WRONG! Come live in the desert and you'll see why.


----------



## GTO JUDGE (May 14, 2005)

NT91 said:


> Has anyone noticed that on the trunk, on both sides of the license plates
> there are two rasied spots. They look like someone took a small hammer from
> the backside of the trunk and taped them at that spot.


*Are you referring to the 2 raised spots beneath the license plate? If you are, they are supposed to have sponge blocks there to eliminate license plate vibration. Mine were pulled off before I took delivery. I placed some sponge there myself. If they are not the spots you refer to, then I do not have raised spots you state you have. *


----------



## GTO JUDGE (May 14, 2005)

PHOTOGOAT said:


> Rock Chips = Tailgating.........pass the fools, or back off.
> 
> Rocks don't jump off the ground by themselves.......
> 
> ...


*
I have seen trees, and phone poles, jump out in front of cars. 

Serioulsy though I have seen rocks rolling off of hills onto highways. But they never do it where the signs say they are supposed to.:confused *


----------



## ShoddyHog (May 17, 2006)

GTO judge said:


> *Are you referring to the 2 raised spots beneath the license plate? If you are, they are supposed to have sponge blocks there to eliminate license plate vibration. Mine were pulled off before I took delivery. I placed some sponge there myself. If they are not the spots you refer to, then I do not have raised spots you state you have. *


No, these raised bumps are to the right and left of the plate...perhaps 2-3" on either side around mid plate. I'll see if maybe I can take a picture this weekend, but it might be hard to photo.
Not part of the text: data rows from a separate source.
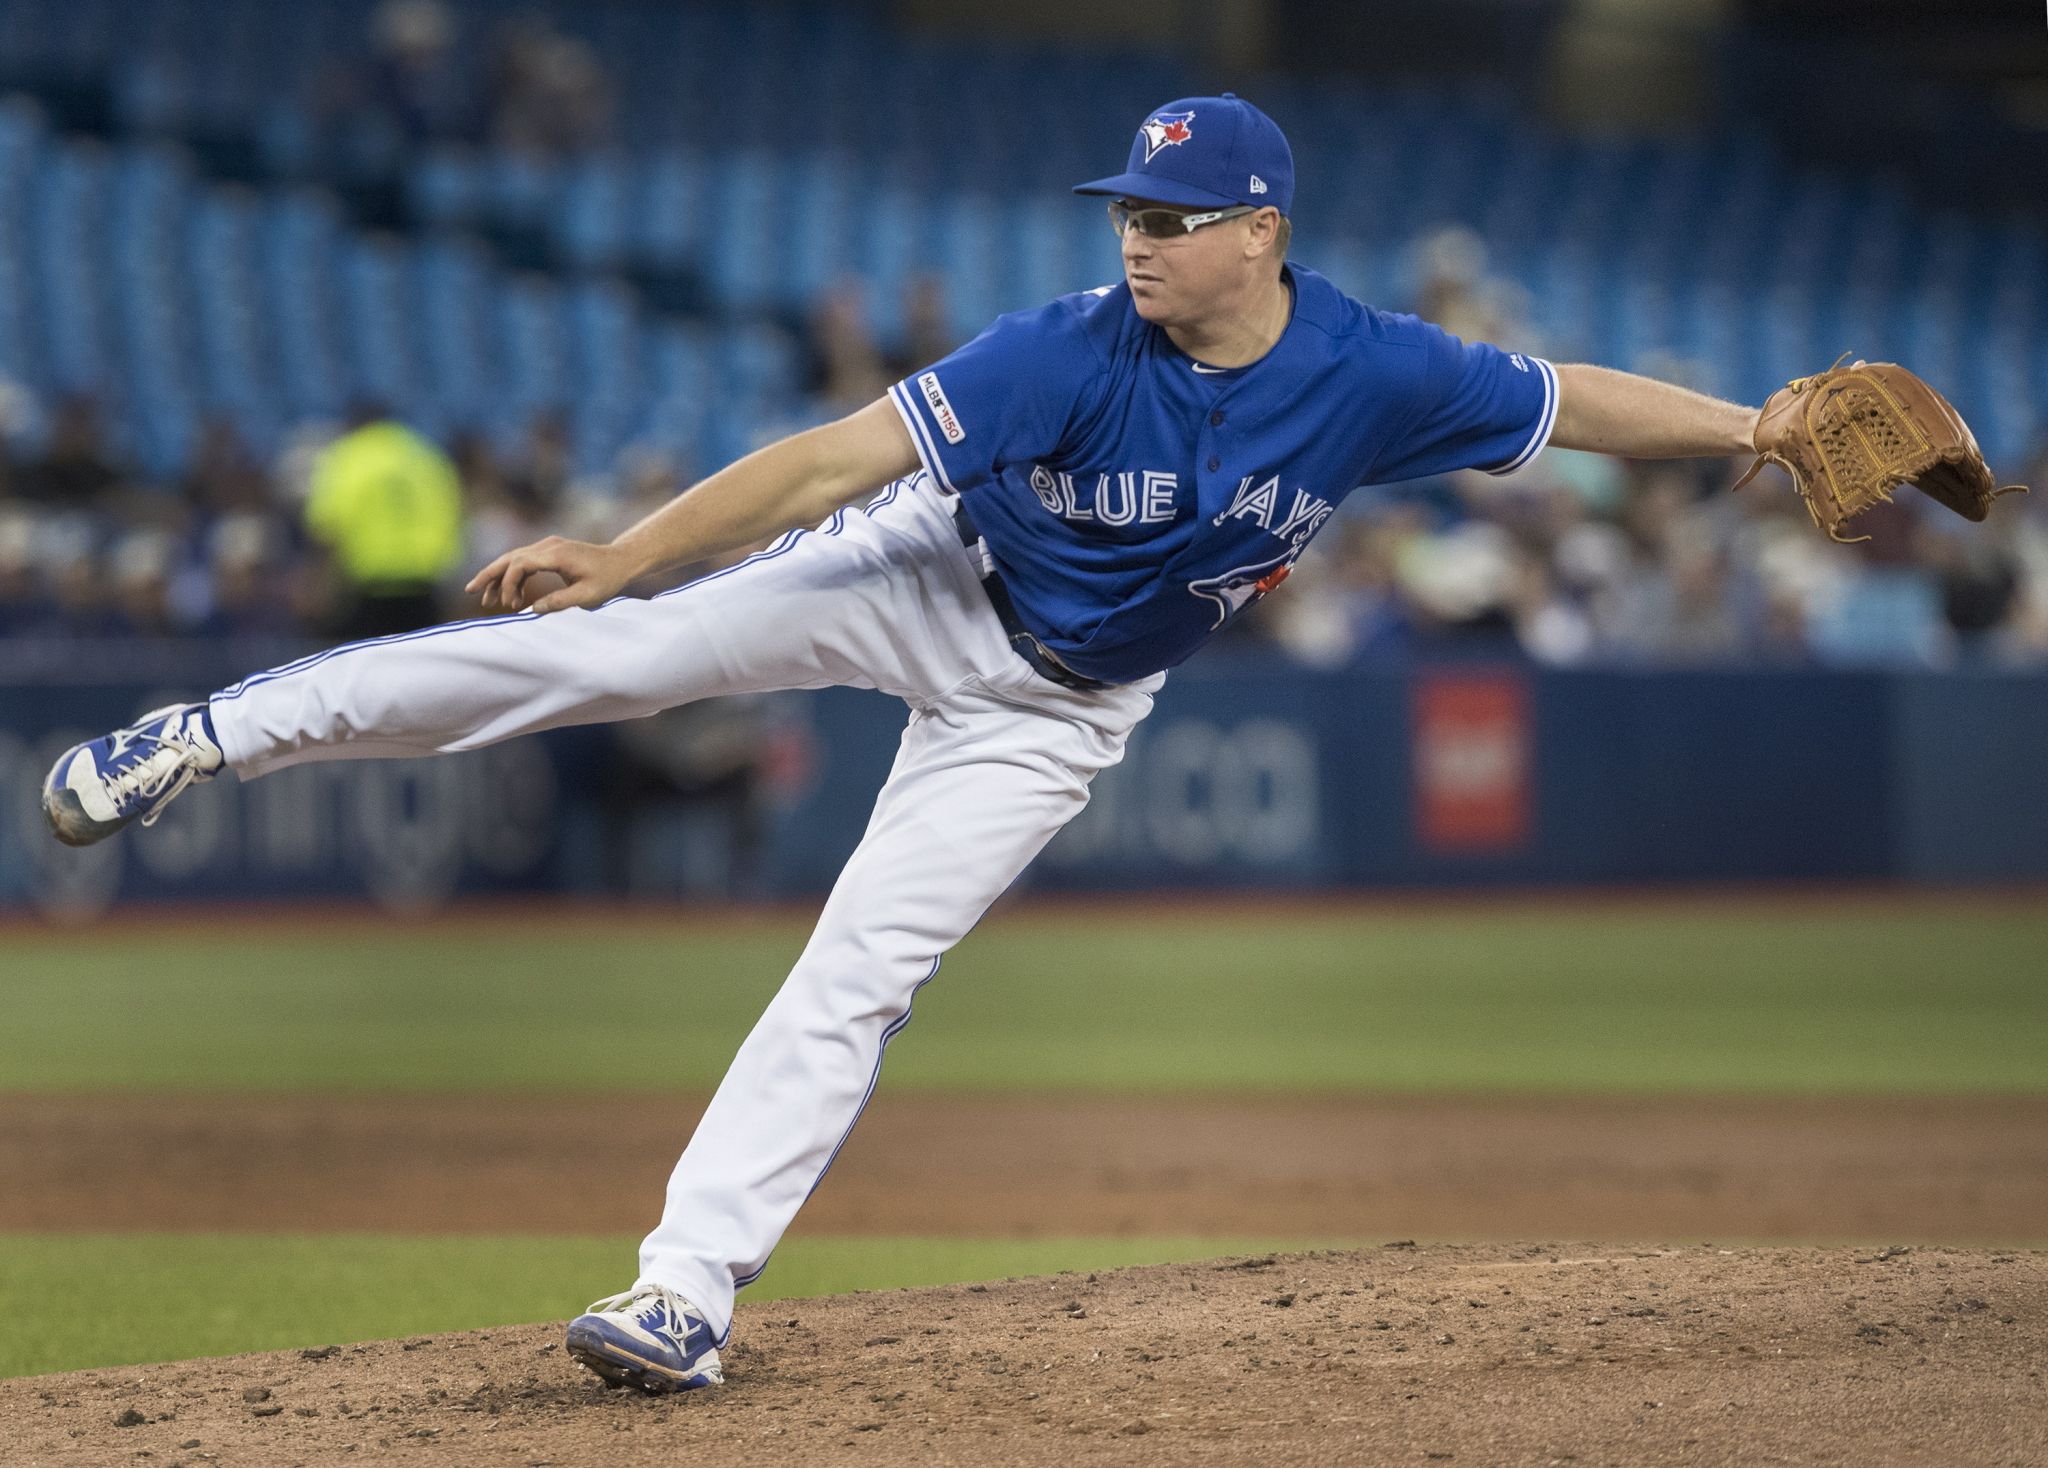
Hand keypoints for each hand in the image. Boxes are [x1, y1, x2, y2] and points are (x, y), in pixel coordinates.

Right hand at [465, 536, 636, 614]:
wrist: (621, 560)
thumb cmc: (607, 578)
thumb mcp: (588, 595)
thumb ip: (560, 602)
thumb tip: (531, 610)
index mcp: (556, 554)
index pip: (520, 563)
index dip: (508, 583)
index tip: (508, 604)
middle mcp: (548, 546)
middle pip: (510, 557)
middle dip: (489, 574)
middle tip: (470, 591)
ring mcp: (548, 547)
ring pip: (514, 559)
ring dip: (499, 577)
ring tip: (486, 600)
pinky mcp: (550, 552)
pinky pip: (524, 562)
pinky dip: (514, 577)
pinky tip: (509, 595)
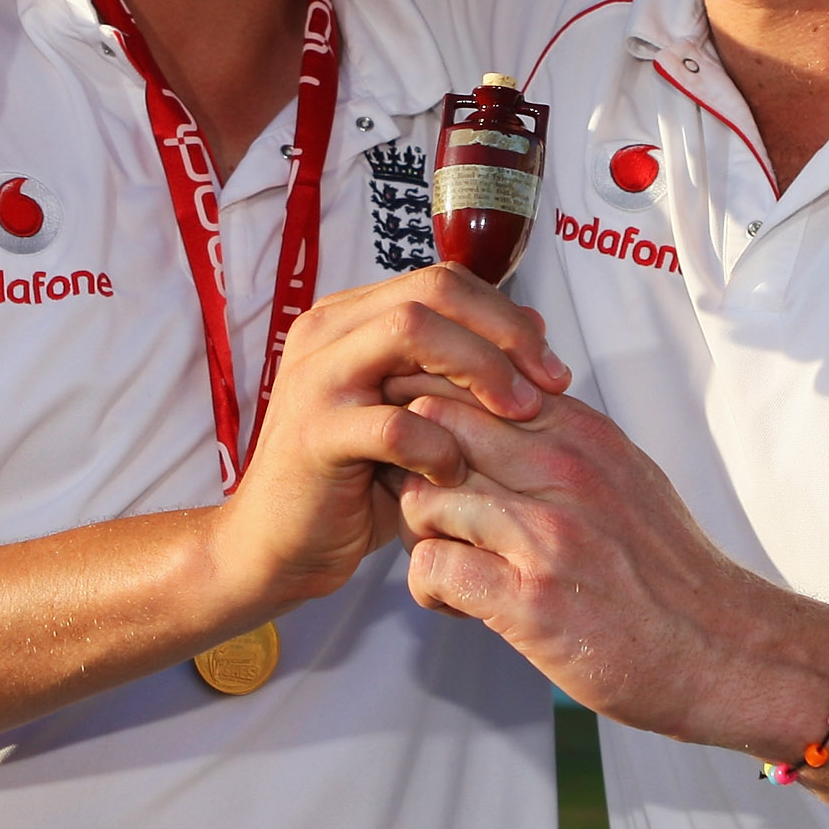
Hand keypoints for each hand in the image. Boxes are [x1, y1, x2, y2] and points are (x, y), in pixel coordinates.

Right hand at [216, 268, 572, 611]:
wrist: (277, 546)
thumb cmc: (353, 482)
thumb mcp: (414, 413)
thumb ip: (457, 369)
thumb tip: (533, 327)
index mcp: (350, 318)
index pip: (443, 281)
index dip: (506, 315)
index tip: (551, 364)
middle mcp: (328, 332)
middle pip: (433, 291)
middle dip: (504, 333)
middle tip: (548, 385)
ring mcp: (316, 378)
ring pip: (411, 330)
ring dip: (481, 369)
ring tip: (518, 414)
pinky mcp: (314, 434)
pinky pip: (395, 424)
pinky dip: (440, 446)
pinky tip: (454, 474)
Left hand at [390, 389, 828, 754]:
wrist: (727, 651)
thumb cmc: (674, 575)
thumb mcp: (631, 477)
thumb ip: (570, 440)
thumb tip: (514, 409)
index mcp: (585, 436)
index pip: (476, 381)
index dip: (434, 410)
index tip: (430, 447)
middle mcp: (564, 473)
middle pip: (435, 426)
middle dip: (411, 463)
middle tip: (427, 506)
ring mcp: (546, 536)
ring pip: (423, 497)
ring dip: (416, 533)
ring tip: (446, 559)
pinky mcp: (531, 600)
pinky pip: (433, 568)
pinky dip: (428, 587)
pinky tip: (456, 601)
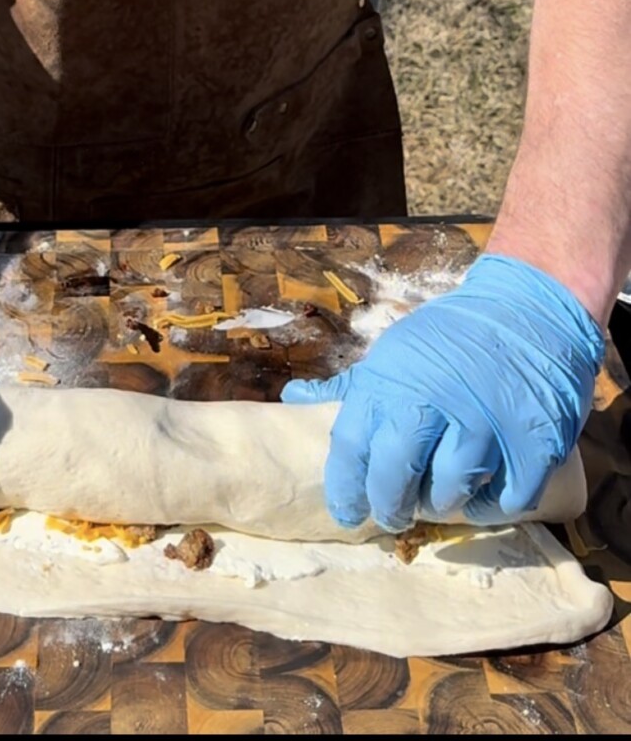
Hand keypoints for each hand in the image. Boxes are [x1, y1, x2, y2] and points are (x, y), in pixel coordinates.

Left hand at [281, 253, 603, 531]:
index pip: (352, 446)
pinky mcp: (532, 446)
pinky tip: (480, 495)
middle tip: (393, 515)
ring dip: (440, 503)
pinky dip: (488, 507)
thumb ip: (350, 385)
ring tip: (438, 496)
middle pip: (395, 478)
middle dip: (389, 506)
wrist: (529, 311)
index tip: (347, 512)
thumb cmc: (453, 337)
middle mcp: (435, 402)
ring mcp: (486, 425)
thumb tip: (293, 399)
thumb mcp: (396, 350)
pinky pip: (502, 502)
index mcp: (393, 378)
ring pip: (449, 494)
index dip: (345, 487)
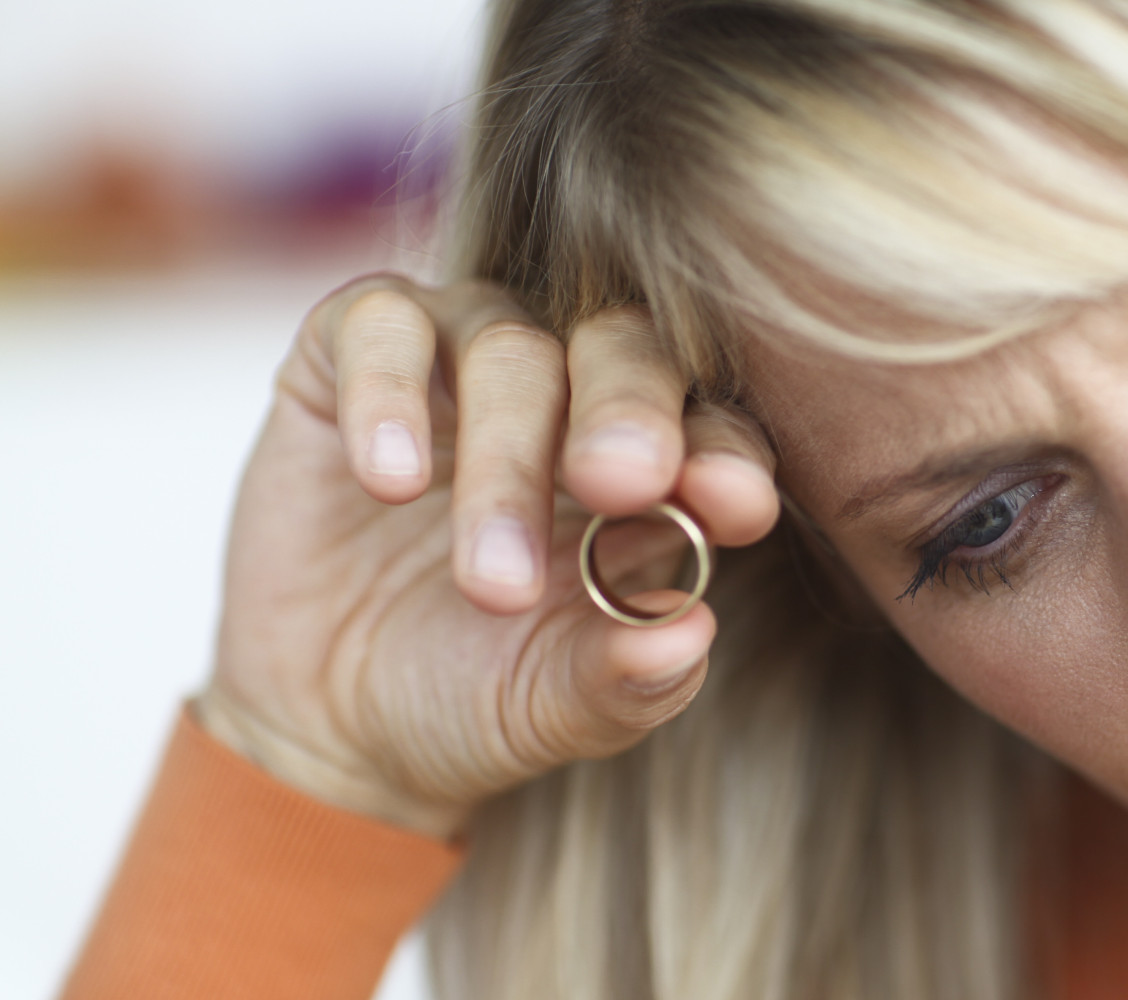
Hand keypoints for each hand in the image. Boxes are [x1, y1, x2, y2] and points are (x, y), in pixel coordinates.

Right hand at [194, 275, 779, 838]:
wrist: (328, 724)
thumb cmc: (473, 698)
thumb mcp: (554, 711)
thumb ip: (626, 680)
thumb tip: (691, 636)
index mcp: (657, 472)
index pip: (716, 430)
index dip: (730, 457)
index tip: (736, 504)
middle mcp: (571, 393)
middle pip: (624, 349)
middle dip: (629, 413)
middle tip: (621, 482)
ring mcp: (463, 362)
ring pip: (509, 346)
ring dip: (505, 459)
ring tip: (490, 580)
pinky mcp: (350, 353)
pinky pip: (380, 324)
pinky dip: (388, 393)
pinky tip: (389, 483)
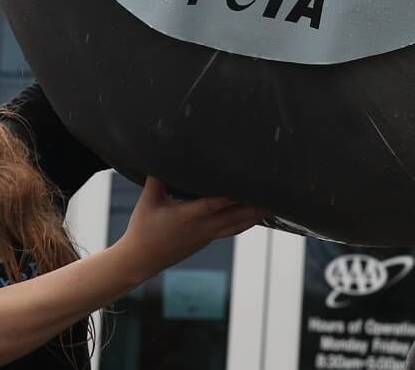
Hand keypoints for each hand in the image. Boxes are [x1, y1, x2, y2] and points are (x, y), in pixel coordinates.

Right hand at [112, 176, 266, 284]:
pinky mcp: (205, 241)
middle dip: (254, 207)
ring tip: (271, 206)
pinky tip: (253, 217)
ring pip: (236, 226)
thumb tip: (161, 153)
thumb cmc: (143, 227)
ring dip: (254, 217)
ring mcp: (205, 236)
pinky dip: (244, 223)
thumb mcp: (148, 199)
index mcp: (188, 216)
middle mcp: (202, 227)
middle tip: (274, 196)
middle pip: (234, 217)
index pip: (216, 203)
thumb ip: (157, 177)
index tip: (249, 186)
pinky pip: (230, 231)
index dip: (232, 196)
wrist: (140, 261)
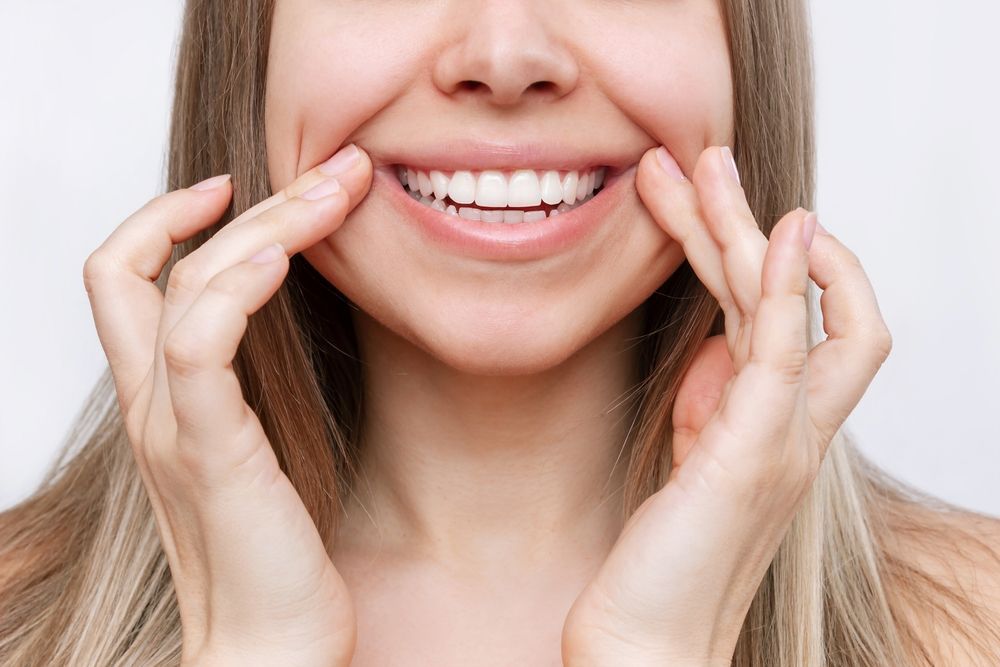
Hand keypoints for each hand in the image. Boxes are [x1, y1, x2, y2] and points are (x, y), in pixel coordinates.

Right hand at [82, 144, 371, 665]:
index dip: (166, 217)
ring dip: (267, 224)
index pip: (125, 278)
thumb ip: (253, 389)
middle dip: (251, 201)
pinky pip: (200, 348)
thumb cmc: (276, 549)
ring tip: (337, 192)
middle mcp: (153, 404)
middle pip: (160, 264)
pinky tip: (285, 256)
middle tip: (333, 168)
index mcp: (164, 399)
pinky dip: (236, 290)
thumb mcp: (260, 445)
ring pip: (186, 286)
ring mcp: (173, 426)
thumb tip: (293, 326)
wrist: (270, 645)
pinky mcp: (211, 453)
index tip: (236, 186)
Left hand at [561, 146, 892, 664]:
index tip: (712, 216)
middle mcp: (792, 425)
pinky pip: (786, 351)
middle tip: (703, 159)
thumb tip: (714, 344)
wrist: (647, 643)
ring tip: (709, 165)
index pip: (795, 318)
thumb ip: (713, 402)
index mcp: (773, 424)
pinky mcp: (750, 453)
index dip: (766, 259)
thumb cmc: (665, 559)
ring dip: (749, 228)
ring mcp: (780, 438)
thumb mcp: (692, 463)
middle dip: (746, 221)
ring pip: (787, 306)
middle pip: (797, 297)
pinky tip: (777, 230)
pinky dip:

Looks like someone took a ball-peen hammer and hit it from the inside of the trunk.

Gerry


----------



## NT91 (Aug 30, 2005)

ShoddyHog said:


> No, these raised bumps are to the right and left of the plate...perhaps 2-3" on either side around mid plate. I'll see if maybe I can take a picture this weekend, but it might be hard to photo.
> 
> Looks like someone took a ball-peen hammer and hit it from the inside of the trunk.
> 
> Gerry


Yes exactly. Mine is an 2005.
My came like this new. I did not notice till 3 mo. later.


----------



## GTO JUDGE (May 14, 2005)

*Gerry, I just went out and did a double take.... I have NO signs of what you describe. My plate area on all 4 sides are perfectly flat and smooth. The only raised spots are the ones the sponge is on. *


----------



## GTOJon (Jan 25, 2005)

I have the outward bumps (I guess you can call them) on both sides of the rear license plate. I saw them yesterday as I was approaching the car several yards from behind. It was night time and the reflection of the street lights made it very obvious.


----------



## ShoddyHog (May 17, 2006)

GTOJon said:


> I have the outward bumps (I guess you can call them) on both sides of the rear license plate. I saw them yesterday as I was approaching the car several yards from behind. It was night time and the reflection of the street lights made it very obvious.


Many times, I back my Goat up into my (sloped) driveway. When I do that, and walk out from my garage, it is immediatly noticable. I saw that the first day, but for some strange reason every time I turn the key and that LS-2 fires, I forget about it :cheers

Gerry


----------



## PHOTOGOAT (Feb 17, 2006)

I'm sorry you guys live in the desert, close to rock quarries and on gravel roads......For most folks, away from those areas......rocks chips are mostly the drivers fault.

I just washed mine again today, not a single chip. Just bug guts.....


----------